Italy's PM Mario Monti speaks at seminar Towards a Joint Future for Europe in Helsinki on Thursday (Photo: Reuters)
08.31 Most investors share Mr Peston's sentiment. A poll conducted by Societe Generale shows that 69pc of its client base think that Mario Draghi will not announce anything substantive today. When asked if the ECB will disappoint, one investor said:
I'm in the camp who thinks Draghi was doing verbal intervention only. ECB will maybe implement some weak purchases program and some slight rate cuts but no more than that, which will be negative (at best neutral) for EUR. Those expecting a bazooka and a EUR rally will be disappointed.
Another said:
Initially yes in that won't announce anything concrete on bond purchases and markets will sell off on that but think once all the info is assimilated (I expect he will announce the intention to buy bonds in concert with EFSF further down the line but probably contingent on MOU in place) and Q+A is done we will recover some of the losses as expect a much stronger tone from him in Q+A than normally the case. So kind of expecting a decent sell-off first then somewhat of a recovery but prob overall down day for risk assets from immediate pre ECB levels so overall small disappointment but nothing major.
While one client declared:
Always.
08.22 Robert Peston, the BBC's business editor, has been speaking on Radio 4's Today programme, where he has compared Mr Draghi's comments in London last week to Dirty Harry warning short sellers to "go ahead punk, make my day - because I can make your life very hard".

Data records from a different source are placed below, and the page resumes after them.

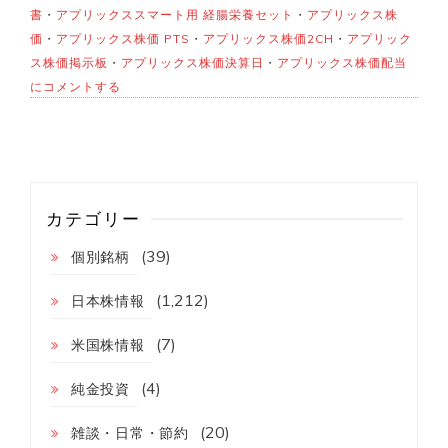
書
・
アプリックススマート用 経腸栄養セット
・
アプリックス株
価
・
アプリックス株価 PTS
・
アプリックス株価2CH
・
アプリック
ア
ス株価掲示板
・
アプリックス株価決算日
・
アプリックス株価配当
プ
にコメントする
リ
ッ
ク
ス！
日
通
総
カテゴリー
合
研
(39)
究
個別銘柄
所
と
(1,212)
日本株情報
共
同
(7)
米国株情報
開
発
へ！
(4)
純金投資
(20)
雑談・日常・節約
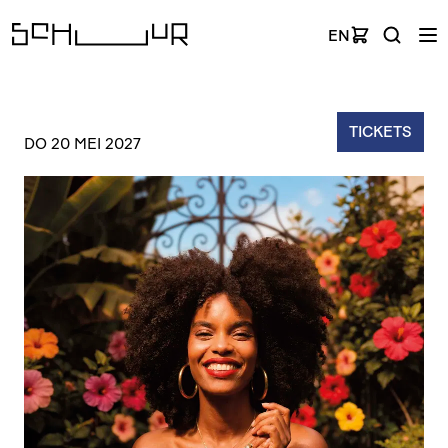
EN
TICKETS
DO 20 MEI 2027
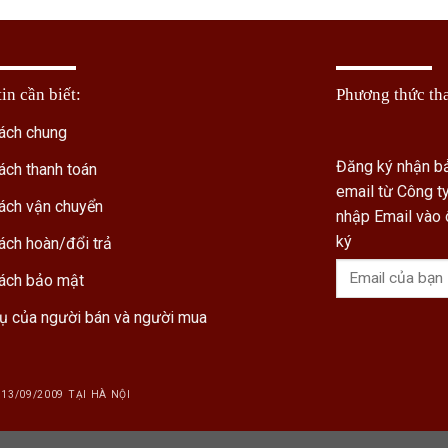
in cần biết:
Phương thức th
ách chung
Đăng ký nhận bả
ách thanh toán
email từ Công 
ách vận chuyển
nhập Email vào
ký
ách hoàn/đổi trả
ách bảo mật
ụ của người bán và người mua
13/09/2009 TẠI HÀ NỘI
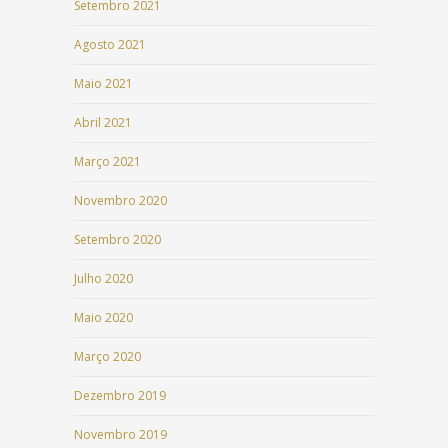
Setembro 2021
Agosto 2021
Maio 2021
Abril 2021
Março 2021
Novembro 2020
Setembro 2020
Julho 2020
Maio 2020
Março 2020
Dezembro 2019
Novembro 2019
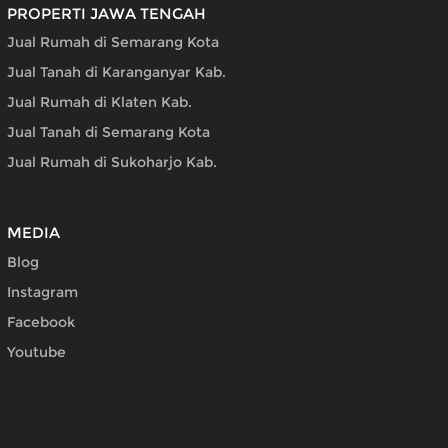
PROPERTI JAWA TENGAH
Jual Rumah di Semarang Kota
Jual Tanah di Karanganyar Kab.
Jual Rumah di Klaten Kab.
Jual Tanah di Semarang Kota
Jual Rumah di Sukoharjo Kab.
MEDIA
Blog
Instagram
Facebook
Youtube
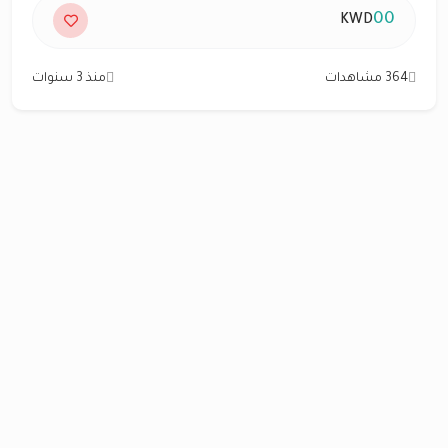
00
KWD
364 مشاهدات
منذ 3 سنوات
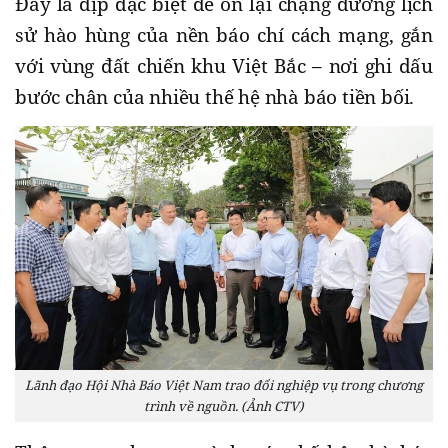
Đây là dịp đặc biệt để ôn lại chặng đường lịch
sử hào hùng của nền báo chí cách mạng, gắn
với vùng đất chiến khu Việt Bắc – nơi ghi dấu
bước chân của nhiều thế hệ nhà báo tiền bối.
Lãnh đạo Hội Nhà Báo Việt Nam trao đổi nghiệp vụ trong chương
trình về nguồn. (Ảnh CTV)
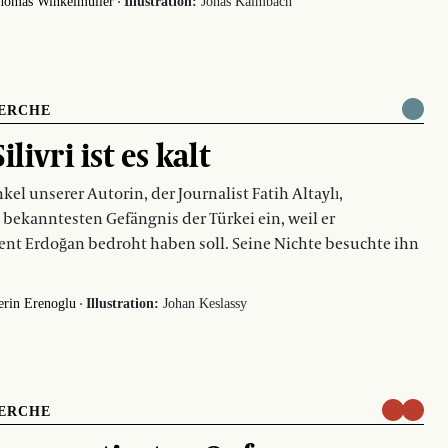
·
homas Winkelmüller
Illustration:
Jonas Kalmbach
ERCHE
ilivri ist es kalt
kel unserer Autorin, der Journalist Fatih Altaylı,
 bekanntesten Gefängnis der Türkei ein, weil er
ent Erdoğan bedroht haben soll. Seine Nichte besuchte ihn
·
erin Erenoglu
Illustration:
Johan Keslassy
ERCHE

But he adds that unlike Dirty Harry, Mr Draghi doesn't have the biggest gun - that's reserved for Germany, which has made clear on several occasions that it doesn't like "the idea of spending unlimited sums propping up Italian and Spanish governments".

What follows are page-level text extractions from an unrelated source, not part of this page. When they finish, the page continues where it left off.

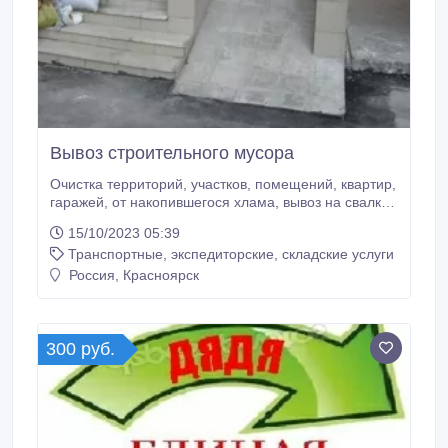
Вывоз строительного мусора
Очистка территорий, участков, помещений, квартир,
гаражей, от накопившегося хлама, вывоз на свалку
старой мебели, хлама, строительного мусора,
15/10/2023 05:39
подъём стройматериалов на этажи, город,
Транспортные, экспедиторские, складские услуги
межгород, область, газель-тент длинная, высокая,
грузчики, без выходных, в удобное для вас время, с
Россия, Красноярск
8 до 21, после 18 часов по предварительной
договорённости.
300 руб.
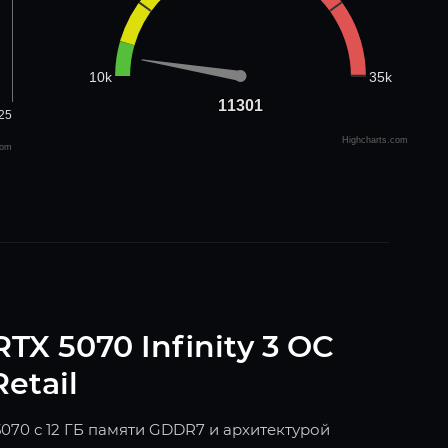
35k
10k
11301
11301
25
Highcharts.com
com
TX 5070 Infinity 3 OC
etail
5070 с 12 ГБ памяти GDDR7 и архитектурой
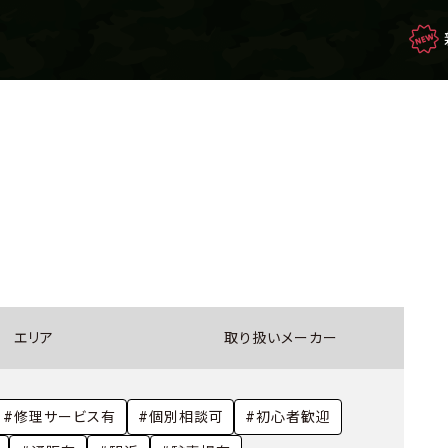
映画・ドラマを観て
生き残れ！
もしもの場合のサバイバル
エリア
取り扱いメーカー
サバゲー豆知識
#修理サービス有
#個別相談可
#初心者歓迎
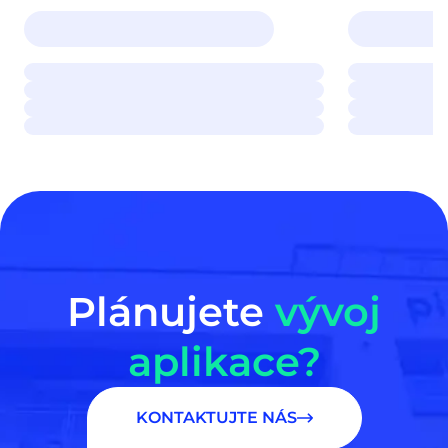
Plánujete
vývoj
aplikace?
KONTAKTUJTE NÁS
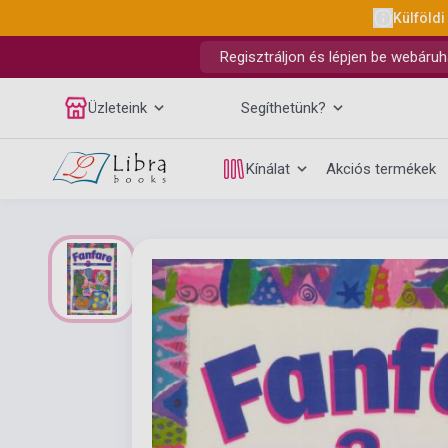
Külföldi
Regisztráljon és lépjen be webáruh
Üzleteink
Segíthetünk?
Kínálat
Akciós termékek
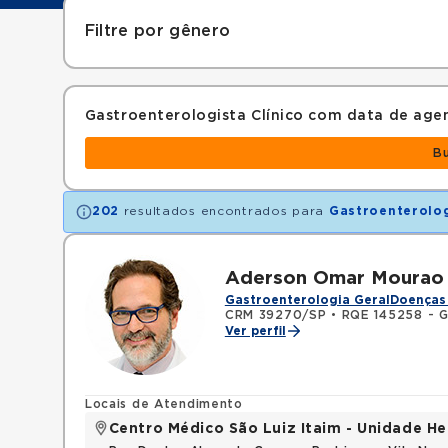
Filtre por gênero
Gastroenterologista Clínico com data de ag
B
202
resultados encontrados para
Gastroenterolog
Aderson Omar Mourao 
Gastroenterologia Geral
Doenças 
CRM 39270/SP
•
RQE 145258 - G
Ver perfil
Locais de Atendimento
Centro Médico São Luiz Itaim - Unidade He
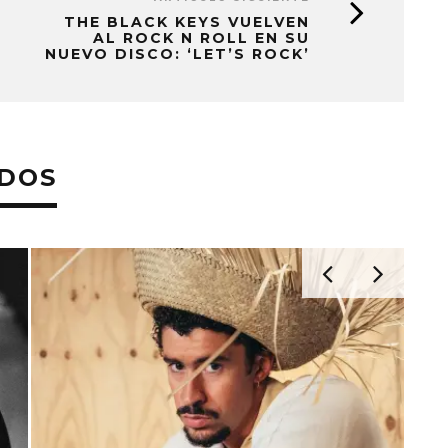
THE BLACK KEYS VUELVEN
AL ROCK N ROLL EN SU
NUEVO DISCO: ‘LET’S ROCK’
ADOS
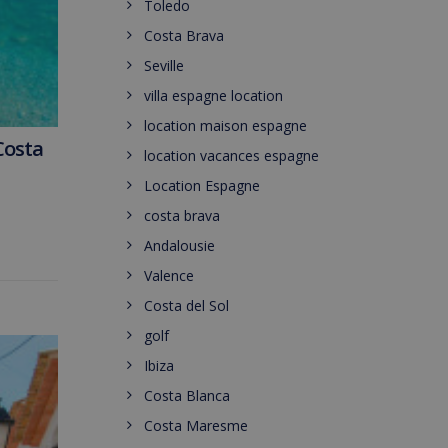
Toledo
Costa Brava
Seville
villa espagne location
location maison espagne
Costa
location vacances espagne
Location Espagne
costa brava
Andalousie
Valence
Costa del Sol
golf
Ibiza
Costa Blanca
Costa Maresme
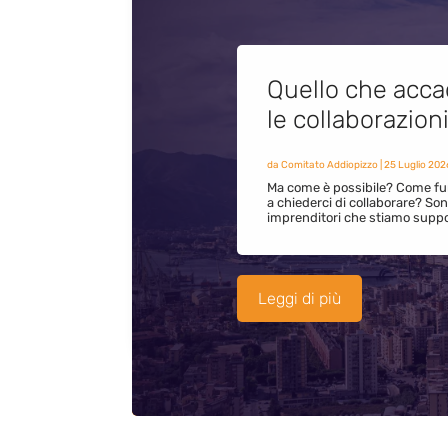
Quello che acca
le collaborazion
da
Comitato Addiopizzo
|
25 Luglio 202
Ma come è possibile? Come fun
a chiederci di collaborare? S
imprenditori che stiamo supp
Leggi di più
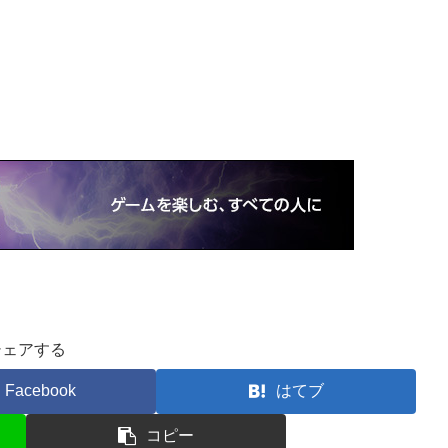
シェアする
Facebook
はてブ
コピー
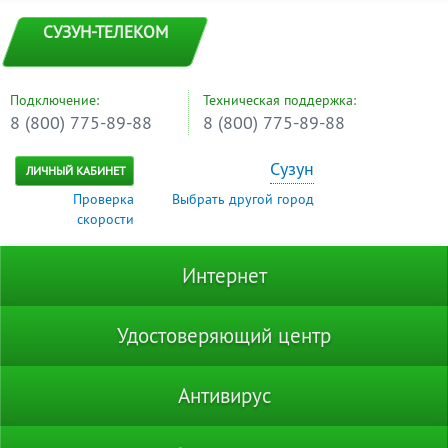
СУЗУН-ТЕЛЕКОМ
Подключение:
Техническая поддержка:
8 (800) 775-89-88
8 (800) 775-89-88
Сузун
ЛИЧНЫЙ КАБИНЕТ
Проверка
Выбрать другой город
скорости
Интернет
Удостоверяющий центр
Антивирус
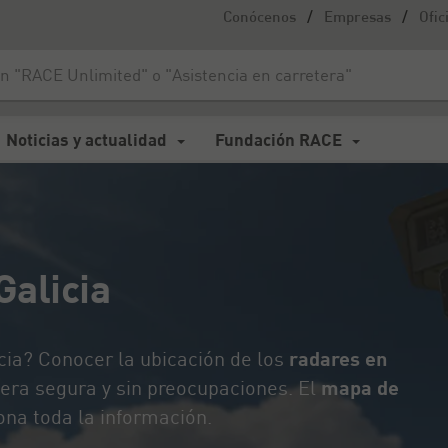
/
/
Conócenos
Empresas
Ofic
cia
Noticias y actualidad
Fundación RACE
Galicia
icia? Conocer la ubicación de los
radares en
era segura y sin preocupaciones. El
mapa de
na toda la información.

He predicts that the ECB will disappoint today, with "months of uncertainty" to come as the eurozone "lurch[es] from crisis to crisis".
Mario Draghi may be like Dirty Harry, but he doesn't have the biggest gun, according to the BBC's buisness editor Robert Peston (Photo: Rex)
08.10 But what exactly can the ECB do? Quite a lot, says Angela Monaghan, who walks us through the central bank's options to "save the euro". Top of the list? Buying Spanish and Italian debt:
The ECB might opt to expand its Securities Markets Programme, which allows the central bank to buy distressed government bonds. The Bank has in the past bought a total of around €210bn of bonds in Greece, Portugal and Ireland, and later Spain and Italy. Economists believe that any further purchases would have to be on a far bigger scale to make an impact on Spanish and Italian bonds markets and bring borrowing costs down. Rather than limiting the programme, they say, the ECB would have to make it unlimited and permanent. Germany has long-opposed the SMP, but it hasn’t stopped the Bank in the past.
However, there is a sense that the ECB will only be prepared to intervene in a specific sovereign bond market at this point if that sovereign has first appealed for aid from the region’s rescue fund. Spain has so far resisted such a move for fear of repercussions. This could prove a major stumbling block. Nonetheless, the ECB could always announce its willingness to act should countries satisfy that condition.
08.05 So will he, or won't he? After vowing last week to do "whatever it takes to preserve the euro," traders, economists, and journalists alike will be hanging on to every word uttered by Mario Draghi at his European Central Bank (ECB) press conference today to see if he puts his money where his mouth is.
08.00 Good morning and welcome back to our live coverage of the European debt crisis.